Il n’est pas nécessaire, en revanche, de vivre systématiquement avec les fenêtres fermées ou d’utiliser obligatoirement la climatisation pour se protéger.
Kissing Bugs et punaises de lit ne sont pas la même chose
Le terme « punaise » peut facilement entraîner une confusion.
Les triatomes susceptibles de transmettre Trypanosoma cruzi ne doivent pas être confondus avec les punaises de lit qui peuvent infester les logements.
Les punaises de lit se nourrissent également de sang et peuvent provoquer des lésions cutanées désagréables.
Cependant, elles ne jouent pas le même rôle dans la transmission de la maladie de Chagas.
La présence de punaises de lit en France ne signifie donc pas qu’une personne est exposée au même risque que celui associé aux triatomes dans certaines régions des Amériques.
Que faire après une piqûre d’insecte ?
Une piqûre d’insecte inconnue ne nécessite pas automatiquement de se rendre aux urgences.
Dans la plupart des situations, une simple réaction locale peut être surveillée.
En revanche, certains symptômes doivent conduire à demander rapidement un avis médical.
Une difficulté à respirer, un gonflement important du visage ou de la gorge, un malaise ou une réaction allergique sévère constituent notamment des situations nécessitant une prise en charge urgente.
Après un séjour dans une région où la maladie de Chagas est présente, une personne qui pense avoir été exposée à un triatome peut également contacter un professionnel de santé.
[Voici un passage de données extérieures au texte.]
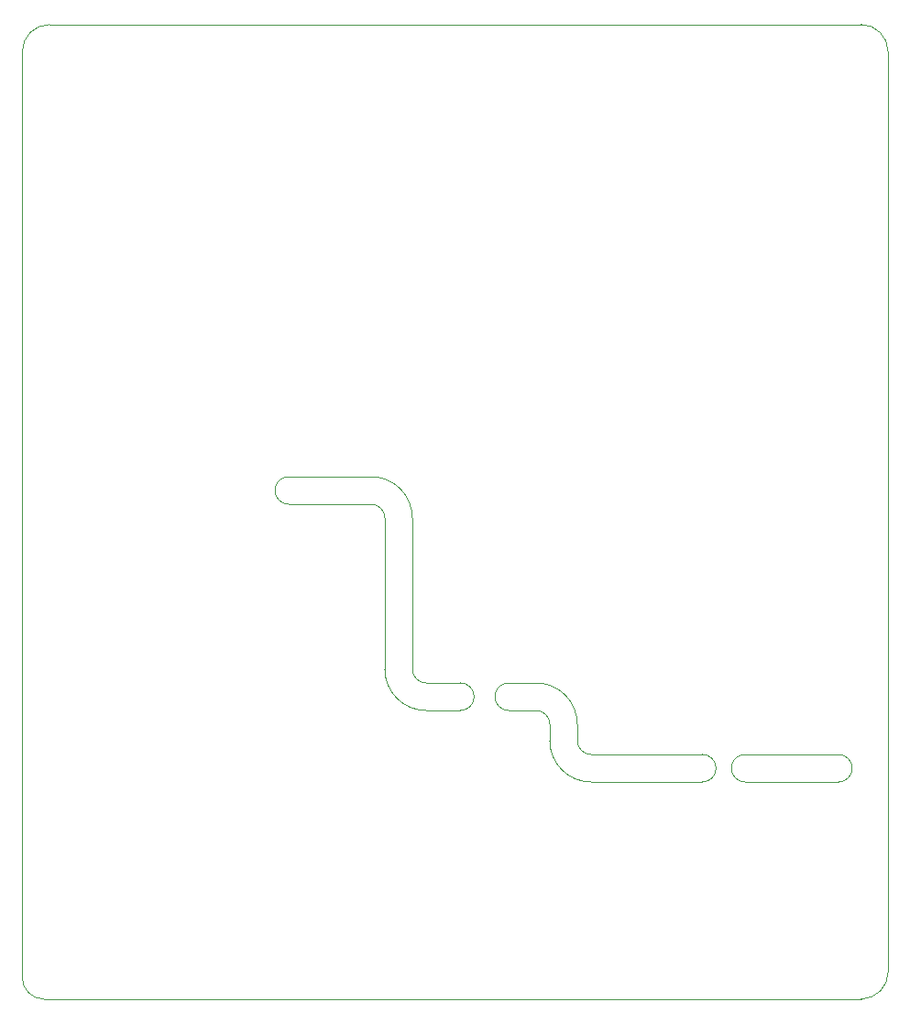
<source format=gm1>
G04 #@! TF.GenerationSoftware,KiCad,Pcbnew,(5.1.2-1)-1*
G04 #@! TF.CreationDate,2019-05-05T13:33:14-05:00*
G04 #@! TF.ProjectId,WiFi-Septic-Controller,57694669-2d53-4657-9074-69632d436f6e,rev?*
G04 #@! TF.SameCoordinates,Original*
G04 #@! TF.FileFunction,Profile,NP*
%FSLAX46Y46*%
G04 Gerber Fmt 4.6, Leading zero omitted, Abs format (unit mm)*
G04 Created by KiCad (PCBNEW (5.1.2-1)-1) date 2019-05-05 13:33:14*
%MOMM*%
%LPD*%
G04 APERTURE LIST*
%ADD10C,0.101600*%
%ADD11C,0.100000*%
G04 APERTURE END LIST*
D10*
X96774000Y-97409000D02*
X105410000Y-97409000D01*
X96774000Y-99949000D02*
X105410000Y-99949000D01*
X96774000Y-97409000D02*
G75*
G03X95504000Y-98679000I0J-1270000D01*
G01*
X95504000Y-98679000D02*
G75*
G03X96774000Y-99949000I1270000J0D01*
G01*
X92837000Y-99949000D02*
G75*
G03X94107000Y-98679000I0J1270000D01*
G01*
X94107000Y-98679000D02*
G75*
G03X92837000Y-97409000I-1270000J0D01*
G01*
X77470000Y-90805000D02*
X74930000Y-90805000D01*
X77470000Y-93345000D02*
X74930000Y-93345000D01*
X70485000Y-93345000D02*
G75*
G03X71755000Y-92075000I0J1270000D01*
G01*
X73660000Y-92075000D02*
G75*
G03X74930000Y-93345000I1270000J0D01*
G01*
X74930000Y-90805000D02*
G75*
G03X73660000Y-92075000I0J-1270000D01*
G01*
X71755000Y-92075000D02*
G75*
G03X70485000Y-90805000I-1270000J0D01*
G01*
X82550000Y-99949000D02*
X92837000Y-99949000D01*
X82550000Y-97409000D02*
X92837000Y-97409000D01*
X105410000Y-99949000D02*
G75*
G03X106680000Y-98679000I0J1270000D01*
G01*
X106680000Y-98679000D02*
G75*
G03X105410000Y-97409000I-1270000J0D01*
G01*
X78740000Y-96139000D02*
X78740000Y-94615000D01*
X81280000Y-94615000D02*
X81280000Y-96139000D01*
X78740000Y-96139000D02*
G75*
G03X82550000Y-99949000I3810000J0D01*
G01*
X81280000Y-94615000D02*
G75*
G03X77470000Y-90805000I-3810000J0D01*
G01*
X54610000Y-71755000D02*
X62230000Y-71755000D01*
X62230000Y-74295000D02*
X54610000Y-74295000D01*
X62230000Y-74295000D02*
G75*
G02X63500000Y-75565000I0J-1270000D01*
G01*
X54610000Y-74295000D02*
G75*
G02X53340000Y-73025000I0J1270000D01*
G01*
X66040000Y-75565000D02*
X66040000Y-89535000D01*
X63500000Y-89535000D02*
X63500000Y-75565000D01*
X70485000Y-93345000D02*
X67310000Y-93345000D01*
X67310000Y-90805000D02*
X70485000Y-90805000D01*
X66040000Y-89535000D02*
G75*
G03X67310000Y-90805000I1270000J0D01*
G01*
X78740000Y-94615000D02*
G75*
G03X77470000Y-93345000I-1270000J0D01*
G01*
X81280000Y-96139000D02*
G75*
G03X82550000Y-97409000I1270000J0D01*
G01*
X63500000Y-89535000D02*
G75*
G03X67310000Y-93345000I3810000J0D01*
G01*
X53340000Y-73025000D02*
G75*
G02X54610000Y-71755000I1270000J0D01*
G01*
X62230000Y-71755000D02*
G75*
G02X66040000Y-75565000I0J-3810000D01*
G01*
X110000000Y-117500000D02*
G75*
G02X107500000Y-120000000I-2500000J0D01*
G01*
X30000000Y-32500000D02*
G75*
G02X32500000Y-30000000I2500000J0D01*
G01*
X107500000Y-30000000D02*
G75*
G02X110000000Y-32500000I0J-2500000D01*
G01*
X32000000Y-120000000D02*
G75*
G02X30000000Y-118000000I0J2000000D01*
G01*
D11*
X32000000Y-120000000D02*
X107500000Y-120000000D01*
X32500000Y-30000000D02*
X107500000Y-30000000D01*
X30000000Y-32500000D02*
X30000000Y-118000000D01*
X110000000Y-32500000D02*
X110000000Y-117500000D01*
M02*

</source>
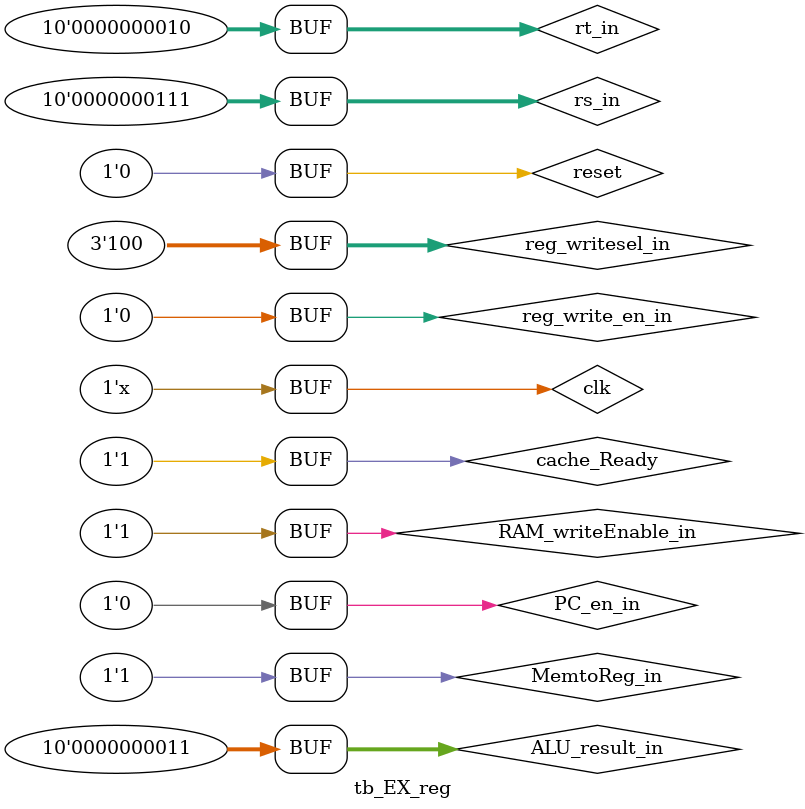
<source format=v>
module EX_reg(
    output reg [9:0] rs_out, rt_out, ALU_result_out,
    
    //Control Unit Outputs 
     output reg [2:0] reg_writesel_out,
     output reg reg_write_en_out, RAM_writeEnable_out, MemtoReg_out, PC_en_out,
     
     //Inputs
     input wire clk, reset, cache_Ready, PC_en_in,
     input wire [9:0] rs_in, rt_in, ALU_result_in,
     
     //Control Unit Inputs 
     input wire [2:0] reg_writesel_in,
     input wire reg_write_en_in, RAM_writeEnable_in, MemtoReg_in
     );

 always @(negedge clk) begin //triggered by clock rising edge
     if (reset == 1'b1) begin
        rs_out <= 10'b0000000000; 
        rt_out <= 10'b0000000000;
        ALU_result_out <= 10'b0000000000; 
        reg_writesel_out <= 3'b0;
        reg_write_en_out <= 1'b0;
        RAM_writeEnable_out <= 1'b0;
        MemtoReg_out <= 1'b0;
        PC_en_out <= 1'b1;
     end
     
     else if(cache_Ready==1'b1) begin
        rs_out <= rs_in; 
        rt_out <= rt_in;
        ALU_result_out <= ALU_result_in; 
        reg_writesel_out <= reg_writesel_in;
        reg_write_en_out <= reg_write_en_in;
        RAM_writeEnable_out <= RAM_writeEnable_in;
        MemtoReg_out <= MemtoReg_in;
        PC_en_out <= PC_en_in;
     end
  end
endmodule

module tb_EX_reg();
      wire [9:0] rs_out, rt_out, ALU_result_out;
      
    //Control Unit Outputs 
      wire [2:0] reg_writesel_out;
      wire reg_write_en_out, RAM_writeEnable_out, MemtoReg_out, PC_en_out;
      
     //Inputs
      reg clk, reset, cache_Ready, PC_en_in;
      reg [9:0] rs_in, rt_in, ALU_result_in;
      
     //Control Unit Inputs 
      reg [2:0] reg_writesel_in;
      reg reg_write_en_in, RAM_writeEnable_in, MemtoReg_in;
    
     EX_reg SUT(.rs_out(rs_out), .rt_out(rt_out), .ALU_result_out(ALU_result_out), .reg_writesel_out(reg_writesel_out),
     .reg_write_en_out(reg_write_en_out), .RAM_writeEnable_out(RAM_writeEnable_out), 
     .MemtoReg_out(MemtoReg_out), .PC_en_out(PC_en_out), .clk(clk), .reset(reset), .cache_Ready(cache_Ready), .PC_en_in(PC_en_out),
     .rs_in(rs_in), .rt_in(rt_in), .ALU_result_in(ALU_result_in), .reg_writesel_in(reg_writesel_in), .reg_write_en_in(reg_write_en_in),
     .RAM_writeEnable_in(RAM_writeEnable_in), .MemtoReg_in(MemtoReg_in)); 
    
     parameter PERIOD = 10;
    
     initial clk = 1'b0; //clock starts on 0
     always #(PERIOD/2) clk = ~clk;
    
     initial begin
         reset = 1'b1;                                               #PERIOD; //test reset
         reset = 1'b0;
         ALU_result_in=10'b0000000001;
         rs_in = 10'b01; rt_in = 10'b1;
         reg_writesel_in = 3'b010;
         reg_write_en_in = 1'b1; RAM_writeEnable_in = 1'b0; 
         MemtoReg_in = 1'b0;
         PC_en_in = 1'b1;
         cache_Ready=1'b0;
         #PERIOD;
         
         cache_Ready=1'b1;
         ALU_result_in=10'b0000000011;
         PC_en_in=1'b0;
         rs_in = 10'b111; rt_in = 10'b10;
         reg_writesel_in = 3'b100;
         reg_write_en_in = 1'b0; RAM_writeEnable_in = 1'b1; 
         MemtoReg_in = 1'b1;
         #PERIOD; 

     end
endmodule
</source>
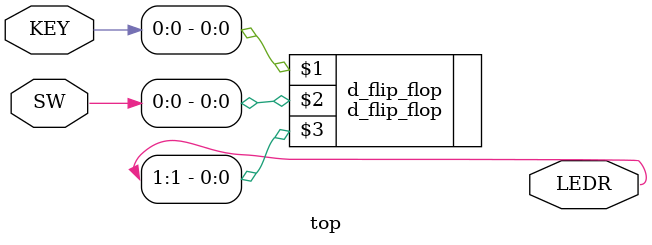
<source format=v>
module top (SW, KEY, LEDR);

    input wire [9:0] SW;        // DE-series switches
    input wire [3:0] KEY;       // DE-series pushbuttons

    output wire [9:0] LEDR;     // DE-series LEDs   

    d_flip_flop d_flip_flop (KEY[0], SW[0], LEDR[1]);
 
endmodule


</source>
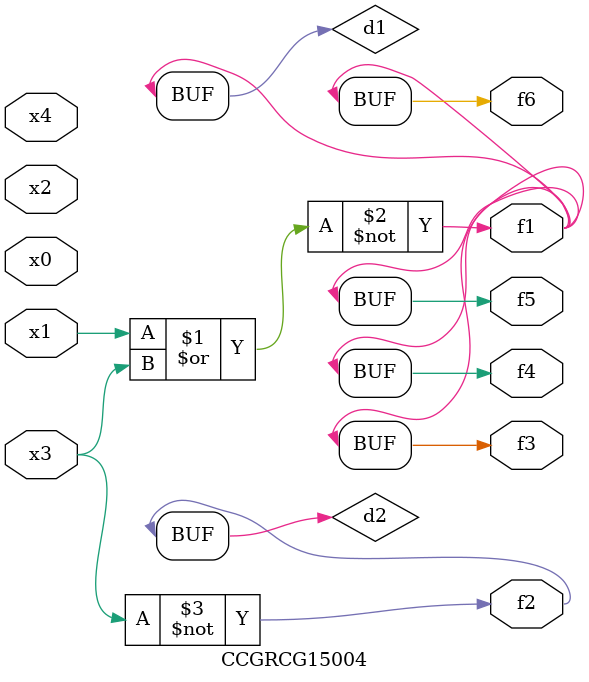
<source format=v>
module CCGRCG15004(
	input x0, x1, x2, x3, x4,
	output f1, f2, f3, f4, f5, f6
);

	wire d1, d2;

	nor (d1, x1, x3);
	not (d2, x3);
	assign f1 = d1;
	assign f2 = d2;
	assign f3 = d1;
	assign f4 = d1;
	assign f5 = d1;
	assign f6 = d1;
endmodule

</source>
Si l’insecte peut être photographié sans prendre de risque, une photo nette peut éventuellement faciliter son identification.
Un insecte à connaître sans céder à la panique
Les Kissing Bugs méritent donc une certaine vigilance dans les régions où ils sont présents.
Le danger vient principalement de la capacité de certaines espèces infectées à participer à la transmission de Trypanosoma cruzi, responsable de la maladie de Chagas.
Mais croiser une punaise ne signifie pas automatiquement être contaminé.
Toutes les espèces ne sont pas infectées et toute exposition ne conduit pas à une transmission.
La meilleure attitude reste donc de connaître le risque, d’adopter des mesures de prévention adaptées aux régions concernées et de consulter un professionnel de santé lorsqu’une exposition potentiellement significative ou des symptômes inquiétants surviennent.